Israël et le Liban ont annoncé mercredi 4 juin un projet de trêve, élaboré après deux jours de discussions à Washington. L’accord prévoit que le calme revienne uniquement si le Hezbollah cesse complètement ses tirs et retire ses hommes au nord du fleuve Litani, à une trentaine de kilomètres de la frontière. Des secteurs tests seront également mis en place, où les forces armées libanaises assumeront seules le contrôle du terrain, sans aucune présence de milices.

Cette avancée diplomatique ne s’est pas encore traduite sur le terrain. Mercredi, des raids israéliens ont causé la mort d’au moins dix personnes au Liban. Un soldat libanais a péri dans le sud du pays, et deux secouristes ont été tués dans une ambulance visée directement près de Tyr. Quatre Syriens et deux Palestiniens ont aussi perdu la vie à proximité de cette ville côtière. Le Hezbollah, de son côté, a revendiqué des salves de roquettes et des attaques par drones contre des positions militaires dans le nord d’Israël.

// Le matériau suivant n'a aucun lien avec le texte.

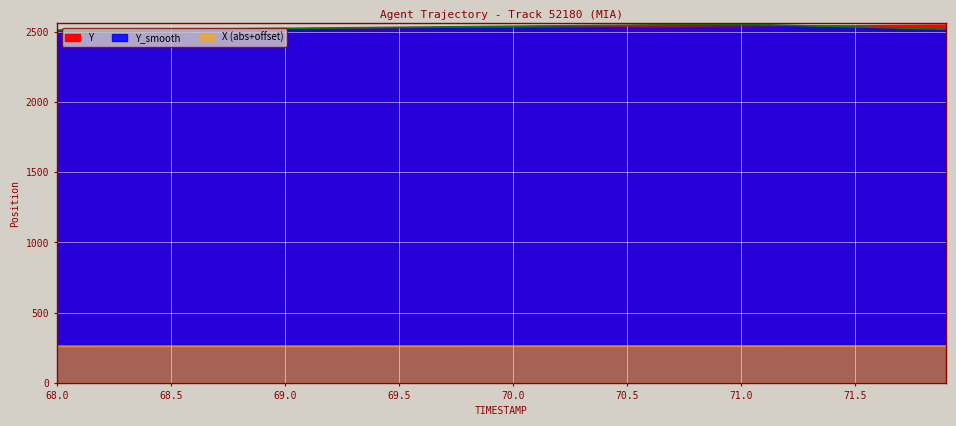

What is the greatest value displayed?

2555.0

Depuis le début du conflit, le 2 mars, le ministère libanais de la Santé recense 3 516 morts et plus d’un million de déplacés. Le bilan matériel et humain s’alourdit chaque semaine, alors qu’un cessez-le-feu théorique est en place depuis le 17 avril sans être respecté. Lundi, le Hezbollah avait pourtant accepté une offre américaine en échange d’un arrêt des bombardements israéliens sur la banlieue sud de Beyrouth, mais le mouvement a ensuite rejeté l’idée d’une pause partielle.

Le président américain Donald Trump, après un vif désaccord avec le Premier ministre israélien, a tenu à traiter séparément le dossier libanais et celui du nucléaire iranien. Téhéran refuse cette distinction et menace d’un embrasement régional en cas de frappe sur la capitale libanaise. Une nouvelle réunion est fixée la semaine du 22 juin pour rechercher un compromis durable.